= Exercise =
Rewrite the entries starting at the line containing "Output format: photo, then" and ending at the line containing "-0.018618, 0.705777, -0.259161]]", with "Decimals" swapped for "Precision" and nothing else changed. Omit the pictures.

BEGIN Task inputs

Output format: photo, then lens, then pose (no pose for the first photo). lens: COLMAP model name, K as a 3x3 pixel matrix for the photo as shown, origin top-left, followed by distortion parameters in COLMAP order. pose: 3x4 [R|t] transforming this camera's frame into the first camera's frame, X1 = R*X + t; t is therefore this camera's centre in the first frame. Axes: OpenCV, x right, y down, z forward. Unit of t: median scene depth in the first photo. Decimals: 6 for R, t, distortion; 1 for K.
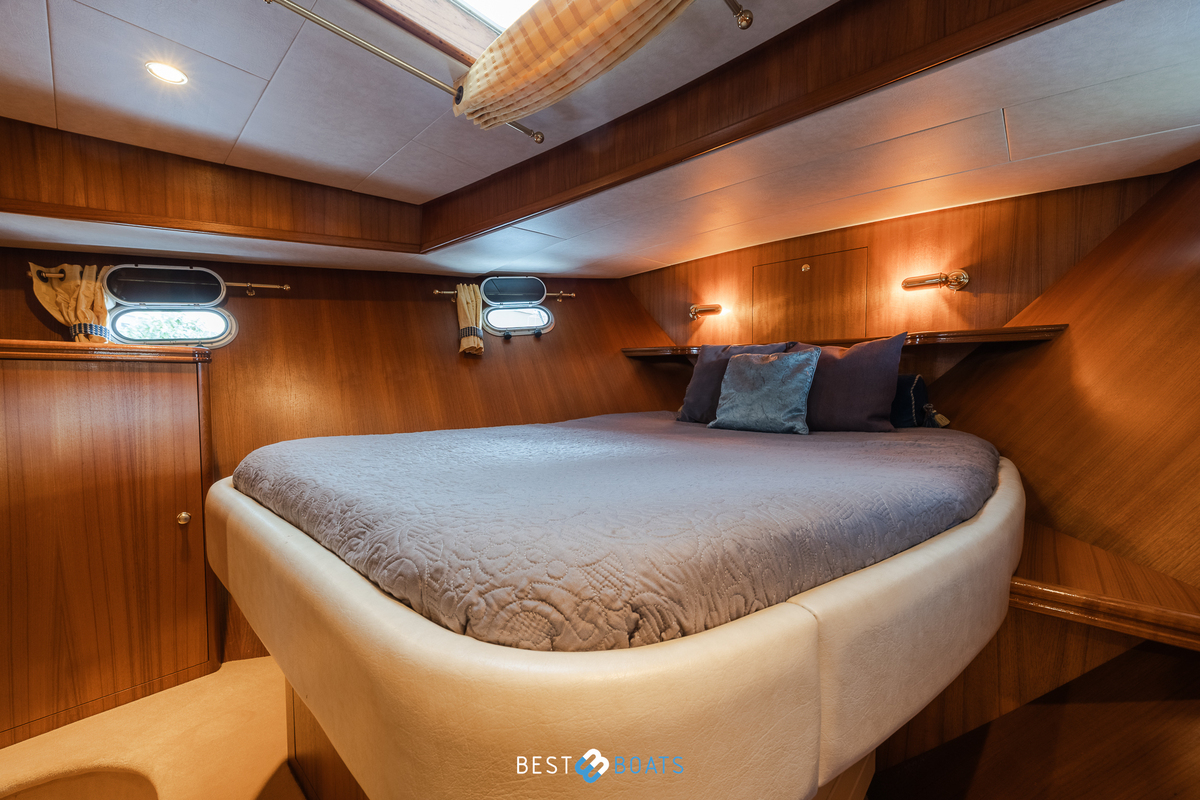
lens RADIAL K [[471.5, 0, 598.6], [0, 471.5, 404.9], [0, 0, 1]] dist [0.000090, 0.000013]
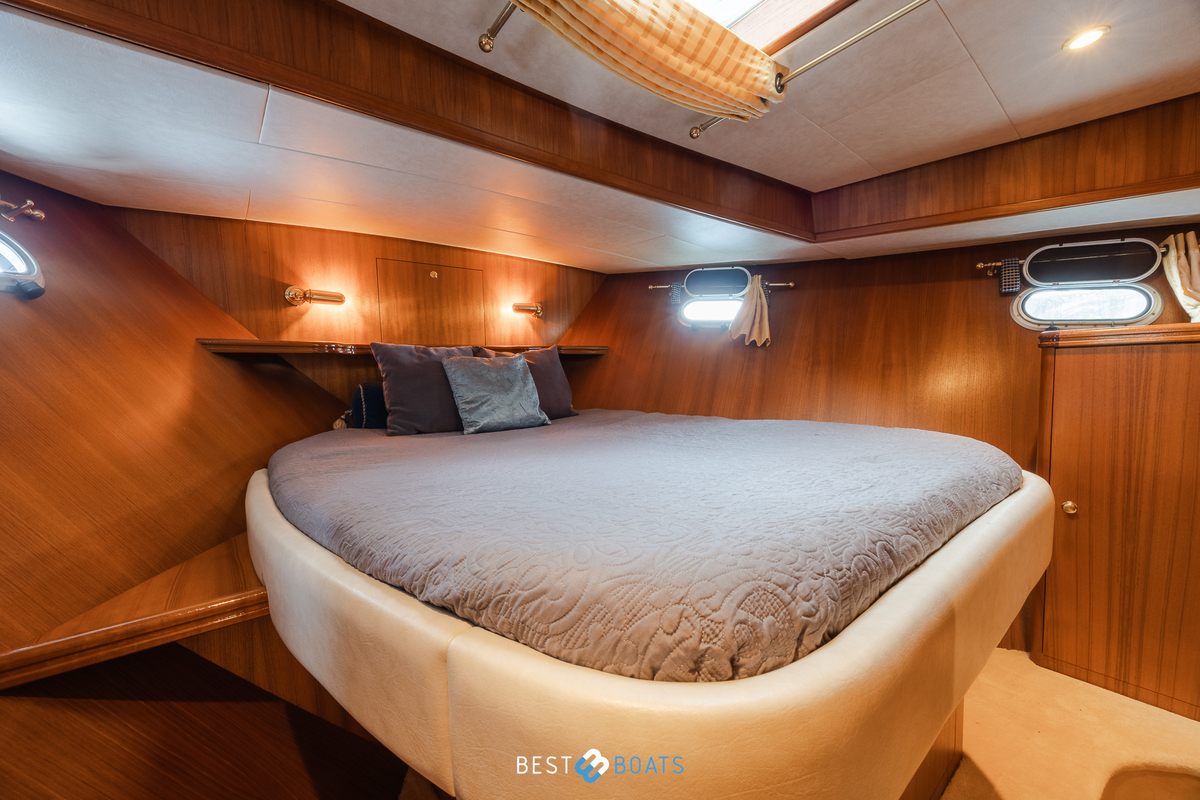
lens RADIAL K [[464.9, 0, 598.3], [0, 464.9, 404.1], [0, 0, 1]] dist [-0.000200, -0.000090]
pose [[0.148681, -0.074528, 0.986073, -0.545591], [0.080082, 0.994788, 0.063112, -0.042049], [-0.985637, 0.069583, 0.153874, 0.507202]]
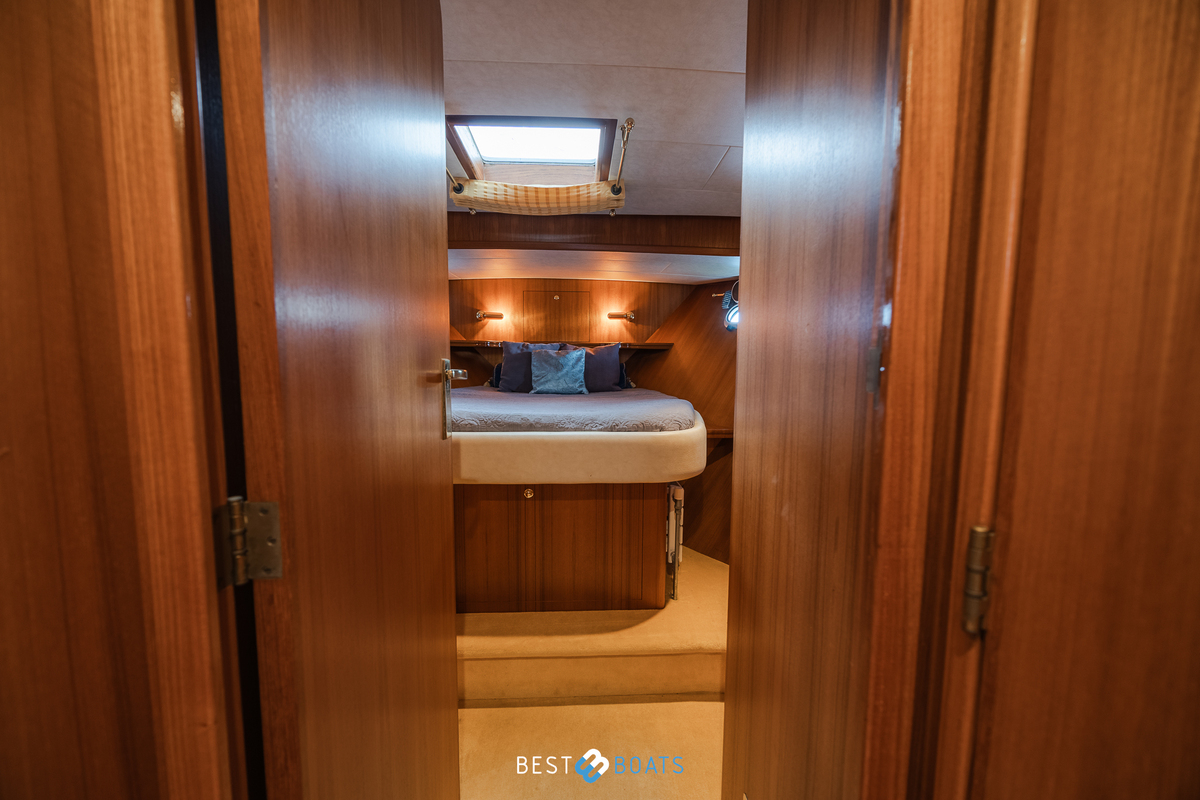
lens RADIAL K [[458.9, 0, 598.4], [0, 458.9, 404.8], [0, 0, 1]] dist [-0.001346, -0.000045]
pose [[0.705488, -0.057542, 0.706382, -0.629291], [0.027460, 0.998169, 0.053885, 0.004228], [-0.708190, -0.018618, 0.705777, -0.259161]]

END Task inputs
BEGIN Task inputs

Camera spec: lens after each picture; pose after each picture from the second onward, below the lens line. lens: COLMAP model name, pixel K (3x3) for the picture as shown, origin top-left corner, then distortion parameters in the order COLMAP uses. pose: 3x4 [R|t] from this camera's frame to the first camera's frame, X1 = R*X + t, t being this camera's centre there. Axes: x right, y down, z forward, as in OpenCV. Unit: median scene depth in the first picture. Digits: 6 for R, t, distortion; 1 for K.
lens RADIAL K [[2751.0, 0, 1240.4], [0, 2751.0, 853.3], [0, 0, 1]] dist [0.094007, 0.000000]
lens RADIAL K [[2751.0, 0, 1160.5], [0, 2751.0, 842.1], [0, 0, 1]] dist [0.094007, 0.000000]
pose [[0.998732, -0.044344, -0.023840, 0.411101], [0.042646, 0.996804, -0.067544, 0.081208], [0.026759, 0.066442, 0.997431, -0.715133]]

END Task inputs

= Problem solution =
Output format: photo, then lens, then pose (no pose for the first photo). lens: COLMAP model name, K as a 3x3 pixel matrix for the photo as shown, origin top-left, followed by distortion parameters in COLMAP order. pose: 3x4 [R|t] transforming this camera's frame into the first camera's frame, X1 = R*X + t; t is therefore this camera's centre in the first frame. Axes: OpenCV, x right, y down, z forward. Unit of t: median scene depth in the first photo. Precision: 6 for R, t, distortion; 1 for K.
lens RADIAL K [[471.5, 0, 598.6], [0, 471.5, 404.9], [0, 0, 1]] dist [0.000090, 0.000013]
lens RADIAL K [[464.9, 0, 598.3], [0, 464.9, 404.1], [0, 0, 1]] dist [-0.000200, -0.000090]
pose [[0.148681, -0.074528, 0.986073, -0.545591], [0.080082, 0.994788, 0.063112, -0.042049], [-0.985637, 0.069583, 0.153874, 0.507202]]
lens RADIAL K [[458.9, 0, 598.4], [0, 458.9, 404.8], [0, 0, 1]] dist [-0.001346, -0.000045]
pose [[0.705488, -0.057542, 0.706382, -0.629291], [0.027460, 0.998169, 0.053885, 0.004228], [-0.708190, -0.018618, 0.705777, -0.259161]]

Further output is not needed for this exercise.